» TASK GOAL
Reproduce the passage on business risks below from "A significant amount" up to and including "on our revenue.".

(Beginning of PASSAGE SHOWN)

A significant amount of our waste management business is generated either directly or indirectly as a result of existing Federal and state laws, regulations, and programs related to pollution and environmental protection. Federal, state, and local environmental legislation and regulations require substantial expenditures and impose liabilities for noncompliance. Accordingly, a relaxation or repeal of these laws and regulations, or changes in governmental policies regarding the funding, implementation, or enforcement of these programs, could result in a decline in demand for environmental services that may have a material adverse effect on our revenue.
Adequate bonding is necessary for us to successfully win new work awards on some types of contracts.
In line with industry practice, we are often required to provide performance and surety bonds to customers under fixed-price contracts. These bonds indemnify the customer should we fail to perform our obligations under the contract. If a bond is required for a particular project and we are unable to obtain an appropriate bond, we cannot pursue that project. We have a bonding facility but, as is typically the case, the issuance of bonds under that facility is at the suretys sole discretion. Moreover, due to events that affect the insurance and bonding markets generally, bonding may be more difficult to obtain in the future or may only be available at significant additional cost. There can be no assurance that bonds will continue to be available to us on reasonable terms. Our inability to obtain adequate bonding and, as a result, to bid on new work could have a material adverse effect on our businesses, financial condition, results of operations, and cash flows.
Competition Risks
We face an increasing competitive market for our waste treatment technologies and services.

(End of PASSAGE SHOWN)
(Beginning of GIVEN MATERIAL)

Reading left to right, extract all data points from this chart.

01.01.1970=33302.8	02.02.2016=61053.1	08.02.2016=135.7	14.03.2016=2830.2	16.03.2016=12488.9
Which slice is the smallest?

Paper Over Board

(End of GIVEN MATERIAL)

» REPLY TO THE TASK
A significant amount of our waste management business is generated either directly or indirectly as a result of existing Federal and state laws, regulations, and programs related to pollution and environmental protection. Federal, state, and local environmental legislation and regulations require substantial expenditures and impose liabilities for noncompliance. Accordingly, a relaxation or repeal of these laws and regulations, or changes in governmental policies regarding the funding, implementation, or enforcement of these programs, could result in a decline in demand for environmental services that may have a material adverse effect on our revenue.